A schematic of the population receptive field superimposed over the visual field, with the polar angle, eccentricity, and size of the population receptive field indicated.

Figure 7. A pRF in the lower left quadrant of the visual field, represented by the roughly Gaussian cyan blob.#

The idea behind using a Gaussian blob as a pRF model is that the response of the voxel to a stimulus will be proportional to the overlap of the voxel’s pRF blob with the stimulus. So if the stimulus is a slowly drifting bar filled with flickering patterns, then when the voxel’s pRF response will be strongest when the bar perfectly overlaps the Gaussian blob, weakest when the bar is farthest from the blob, and intermediate when the bar partially overlaps the blob. Of course, what the stimulus contains is also important for knowing how strongly a voxel will respond to a stimulus. In retinotopic mapping experiments we tend to ignore the content of the stimulus because we use high-contrast patterns like flickering high contrast images that are known to strongly drive visual system responses. Nonetheless, because some functional visual areas on cortex respond to different aspects of the stimulus, some regions respond much more strongly than others for any one stimulus and thus produce stronger or weaker responses during retinotopic mapping experiments.

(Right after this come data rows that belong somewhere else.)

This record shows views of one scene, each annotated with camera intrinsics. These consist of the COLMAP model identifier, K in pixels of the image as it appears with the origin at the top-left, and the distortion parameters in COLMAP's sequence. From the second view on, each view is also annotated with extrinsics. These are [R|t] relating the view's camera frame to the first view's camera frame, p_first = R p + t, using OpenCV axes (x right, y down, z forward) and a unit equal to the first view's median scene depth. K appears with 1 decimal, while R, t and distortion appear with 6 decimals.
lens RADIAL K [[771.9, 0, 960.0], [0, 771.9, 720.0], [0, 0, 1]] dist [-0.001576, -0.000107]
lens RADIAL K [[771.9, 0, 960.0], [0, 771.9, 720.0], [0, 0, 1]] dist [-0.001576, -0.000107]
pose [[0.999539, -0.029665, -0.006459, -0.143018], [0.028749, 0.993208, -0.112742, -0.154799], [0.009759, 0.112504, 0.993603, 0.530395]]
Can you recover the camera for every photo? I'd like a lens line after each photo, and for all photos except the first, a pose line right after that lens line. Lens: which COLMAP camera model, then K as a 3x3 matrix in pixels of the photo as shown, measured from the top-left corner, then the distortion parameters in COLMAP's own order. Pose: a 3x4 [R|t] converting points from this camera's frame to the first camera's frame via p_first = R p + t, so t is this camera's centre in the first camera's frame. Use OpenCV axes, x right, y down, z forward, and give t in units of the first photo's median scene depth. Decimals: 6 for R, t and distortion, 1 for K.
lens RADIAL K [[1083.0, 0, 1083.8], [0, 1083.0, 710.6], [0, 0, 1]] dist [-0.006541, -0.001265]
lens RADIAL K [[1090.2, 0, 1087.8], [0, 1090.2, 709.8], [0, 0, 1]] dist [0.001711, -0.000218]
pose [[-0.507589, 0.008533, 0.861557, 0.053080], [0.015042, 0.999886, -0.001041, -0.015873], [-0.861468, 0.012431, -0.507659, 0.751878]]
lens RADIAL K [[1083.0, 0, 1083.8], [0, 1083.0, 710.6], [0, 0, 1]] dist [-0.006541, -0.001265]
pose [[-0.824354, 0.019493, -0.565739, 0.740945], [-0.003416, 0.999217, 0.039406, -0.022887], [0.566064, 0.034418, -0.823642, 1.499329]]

Movie 1 show sped-up examples of the stimulus used during an actual retinotopic mapping experiment. These videos are played at high speed, but the actual experiment takes several minutes during which the patterns in the video, in the forms of flickering bars or rings and wedges, drift slowly across the screen. This slow movement of the visual stimulus results in a similar slow movement of the responses across cortex, allowing us to deduce the location and size of each voxel’s pRF.

Drifting Bars

Rings and Wedges

Movie 1. Videos of the stimulus used in a retinotopic mapping experiment (shown at high speed). Because the visually interesting part of the stimulus slowly drifts across the visual field parametrically, it can be used to determine the pRF of each visually-responsive voxel in the brain.